Re: [PATCH v3] skbuff: Add MSG_MORE flag to optimize large packet transmission

From: Feng Yang
Date: Mon Jul 07 2025 - 02:18:21 EST


On Sat, 5 Jul 2025 08:16:40 +0100 David Laight <david.laight.linux@xxxxxxxxx> wrote:

> On Fri, 4 Jul 2025 17:50:42 +0200
> Paolo Abeni <pabeni@xxxxxxxxxx> wrote:
>
> > On 7/4/25 11:26 AM, Feng Yang wrote:
> > > Thu, 3 Jul 2025 12:44:53 +0100 david.laight.linux@xxxxxxxxx wrote:
> > >
> > >> On Thu, 3 Jul 2025 10:48:40 +0200
> > >> Paolo Abeni <pabeni@xxxxxxxxxx> wrote:
> > >>
> > >>> On 6/30/25 9:10 AM, Feng Yang wrote:
> > >>>> From: Feng Yang <yangfeng@xxxxxxxxxx>
> > >>>>
> > >>>> The "MSG_MORE" flag is added to improve the transmission performance of large packets.
> > >>>> The improvement is more significant for TCP, while there is a slight enhancement for UDP.
> > >>>
> > >>> I'm sorry for the conflicting input, but i fear we can't do this for
> > >>> UDP: unconditionally changing the wire packet layout may break the
> > >>> application, and or at very least incur in unexpected fragmentation issues.
> > >>
> > >> Does the code currently work for UDP?
> > >>
> > >> I'd have thought the skb being sent was an entire datagram.
> > >> But each semdmsg() is going to send a separate datagram.
> > >> IIRC for UDP MSG_MORE indicates that the next send() will be
> > >> part of the same datagram - so the actual send can't be done
> > >> until the final fragment (without MSG_MORE) is sent.
> > >
> > > If we add MSG_MORE, won't the entire skb be sent out all at once?
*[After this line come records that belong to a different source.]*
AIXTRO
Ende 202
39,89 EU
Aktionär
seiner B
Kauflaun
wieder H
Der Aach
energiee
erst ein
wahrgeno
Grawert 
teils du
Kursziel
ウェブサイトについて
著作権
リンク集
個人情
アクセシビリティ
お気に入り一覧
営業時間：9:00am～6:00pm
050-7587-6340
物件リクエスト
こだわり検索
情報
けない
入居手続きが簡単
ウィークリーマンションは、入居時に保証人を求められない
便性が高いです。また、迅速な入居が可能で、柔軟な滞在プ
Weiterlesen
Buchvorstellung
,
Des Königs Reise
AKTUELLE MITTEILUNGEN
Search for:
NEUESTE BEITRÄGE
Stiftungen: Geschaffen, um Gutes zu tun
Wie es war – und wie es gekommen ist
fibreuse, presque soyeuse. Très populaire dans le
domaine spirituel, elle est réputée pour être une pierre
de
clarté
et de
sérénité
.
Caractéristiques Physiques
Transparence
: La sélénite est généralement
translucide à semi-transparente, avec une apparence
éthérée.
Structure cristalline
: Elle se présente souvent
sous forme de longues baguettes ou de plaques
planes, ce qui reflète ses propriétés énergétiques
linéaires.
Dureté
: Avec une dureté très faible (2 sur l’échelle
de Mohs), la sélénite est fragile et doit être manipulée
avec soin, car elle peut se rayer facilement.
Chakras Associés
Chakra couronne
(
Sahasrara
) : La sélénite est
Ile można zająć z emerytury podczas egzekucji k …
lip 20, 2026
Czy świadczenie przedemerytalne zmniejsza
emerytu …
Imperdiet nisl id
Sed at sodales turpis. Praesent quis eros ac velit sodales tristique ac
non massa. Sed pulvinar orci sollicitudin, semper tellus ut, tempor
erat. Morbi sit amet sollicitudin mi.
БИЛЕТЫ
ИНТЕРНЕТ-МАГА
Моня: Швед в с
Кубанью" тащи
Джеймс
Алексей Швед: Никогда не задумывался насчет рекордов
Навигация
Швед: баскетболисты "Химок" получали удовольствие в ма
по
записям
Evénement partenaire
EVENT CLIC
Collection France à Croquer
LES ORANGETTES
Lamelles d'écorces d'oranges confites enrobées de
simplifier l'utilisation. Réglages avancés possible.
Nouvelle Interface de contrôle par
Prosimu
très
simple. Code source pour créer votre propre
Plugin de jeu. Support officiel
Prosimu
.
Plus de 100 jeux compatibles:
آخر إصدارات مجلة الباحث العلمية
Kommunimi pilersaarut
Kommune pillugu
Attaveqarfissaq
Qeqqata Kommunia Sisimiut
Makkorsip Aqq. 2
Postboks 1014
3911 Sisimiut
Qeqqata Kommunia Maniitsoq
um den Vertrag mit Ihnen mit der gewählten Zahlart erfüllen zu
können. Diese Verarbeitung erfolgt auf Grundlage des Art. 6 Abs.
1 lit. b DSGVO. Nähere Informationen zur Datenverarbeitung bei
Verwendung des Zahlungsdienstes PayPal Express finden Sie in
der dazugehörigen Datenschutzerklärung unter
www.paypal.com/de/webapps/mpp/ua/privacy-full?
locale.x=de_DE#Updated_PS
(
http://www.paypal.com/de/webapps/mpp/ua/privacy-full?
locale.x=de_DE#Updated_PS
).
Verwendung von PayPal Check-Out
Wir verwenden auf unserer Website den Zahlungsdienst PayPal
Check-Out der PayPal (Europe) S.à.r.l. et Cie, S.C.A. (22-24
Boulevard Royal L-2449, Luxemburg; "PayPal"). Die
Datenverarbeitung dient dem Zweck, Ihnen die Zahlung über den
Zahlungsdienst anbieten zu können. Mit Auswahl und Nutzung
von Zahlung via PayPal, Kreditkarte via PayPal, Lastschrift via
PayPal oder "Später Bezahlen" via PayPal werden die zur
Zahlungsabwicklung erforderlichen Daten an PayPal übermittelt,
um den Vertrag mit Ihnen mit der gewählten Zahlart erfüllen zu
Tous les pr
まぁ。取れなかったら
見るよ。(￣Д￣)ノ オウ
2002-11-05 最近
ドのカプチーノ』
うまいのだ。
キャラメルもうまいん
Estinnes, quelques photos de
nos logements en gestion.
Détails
Why doesn't this work for UDP?
> >
> > Without MSG_MORE N sendmsg() calls will emit on the wire N (small) packets.
> >
> > With MSG_MORE on the first N-1 calls, the stack will emit a single
> > packet with larger size.
> >
> > UDP application may relay on packet size for protocol semantic. i.e. the
> > application level message size could be expected to be equal to the
> > (wire) packet size itself.
>
> Correct, but the function is __skb_send_sock() - so you'd expect it to
> send the 'message' held in the skb to the socket.
> I don't think that the fact that the skb has fragments should make any
> difference to what is sent.
> In other words it ought to be valid for any code to 'linearize' the skb.
>
> David

Okay, thank you for your explanations.

> >
> > Unexpectedly aggregating the packets may break the application. Also it
> > can lead to IP fragmentation, which in turn could kill performances.
> >
> > > If that's not feasible, would the v2 version of the code work for UDP?
> >
> > My ask is to explicitly avoid MSG_MORE when the transport is UDP.
> >
> > /P
> >

So do I need to resend the v2 version again (https://lore.kernel.org/all/20250627094406.100919-1-yangfeng59949@xxxxxxx/),
or is this version also inapplicable in some cases?